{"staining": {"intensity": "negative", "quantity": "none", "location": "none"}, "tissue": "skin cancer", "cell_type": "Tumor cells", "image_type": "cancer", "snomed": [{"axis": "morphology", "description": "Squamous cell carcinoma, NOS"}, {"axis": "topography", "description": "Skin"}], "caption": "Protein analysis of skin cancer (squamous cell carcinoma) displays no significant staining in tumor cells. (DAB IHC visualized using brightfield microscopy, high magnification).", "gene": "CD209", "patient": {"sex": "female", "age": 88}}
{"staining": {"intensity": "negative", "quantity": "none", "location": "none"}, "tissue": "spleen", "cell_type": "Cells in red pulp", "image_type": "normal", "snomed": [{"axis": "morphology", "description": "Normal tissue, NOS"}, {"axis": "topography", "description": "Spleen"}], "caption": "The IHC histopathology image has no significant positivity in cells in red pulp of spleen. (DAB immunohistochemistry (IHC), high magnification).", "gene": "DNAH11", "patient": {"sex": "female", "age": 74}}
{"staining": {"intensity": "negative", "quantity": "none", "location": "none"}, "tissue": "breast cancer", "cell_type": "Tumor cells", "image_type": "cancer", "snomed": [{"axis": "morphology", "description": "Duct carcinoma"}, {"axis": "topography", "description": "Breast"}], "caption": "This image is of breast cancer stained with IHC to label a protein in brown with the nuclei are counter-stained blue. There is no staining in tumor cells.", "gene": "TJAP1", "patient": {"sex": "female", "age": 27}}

Task to complete:
Put down all the data once more, exactly as it appears above.

Exercise solution:
{"staining": {"intensity": "negative", "quantity": "none", "location": "none"}, "tissue": "skin cancer", "cell_type": "Tumor cells", "image_type": "cancer", "snomed": [{"axis": "morphology", "description": "Squamous cell carcinoma, NOS"}, {"axis": "topography", "description": "Skin"}], "caption": "Protein analysis of skin cancer (squamous cell carcinoma) displays no significant staining in tumor cells. (DAB IHC visualized using brightfield microscopy, high magnification).", "gene": "CD209", "patient": {"sex": "female", "age": 88}}
{"staining": {"intensity": "negative", "quantity": "none", "location": "none"}, "tissue": "spleen", "cell_type": "Cells in red pulp", "image_type": "normal", "snomed": [{"axis": "morphology", "description": "Normal tissue, NOS"}, {"axis": "topography", "description": "Spleen"}], "caption": "The IHC histopathology image has no significant positivity in cells in red pulp of spleen. (DAB immunohistochemistry (IHC), high magnification).", "gene": "DNAH11", "patient": {"sex": "female", "age": 74}}
{"staining": {"intensity": "negative", "quantity": "none", "location": "none"}, "tissue": "breast cancer", "cell_type": "Tumor cells", "image_type": "cancer", "snomed": [{"axis": "morphology", "description": "Duct carcinoma"}, {"axis": "topography", "description": "Breast"}], "caption": "This image is of breast cancer stained with IHC to label a protein in brown with the nuclei are counter-stained blue. There is no staining in tumor cells.", "gene": "TJAP1", "patient": {"sex": "female", "age": 27}}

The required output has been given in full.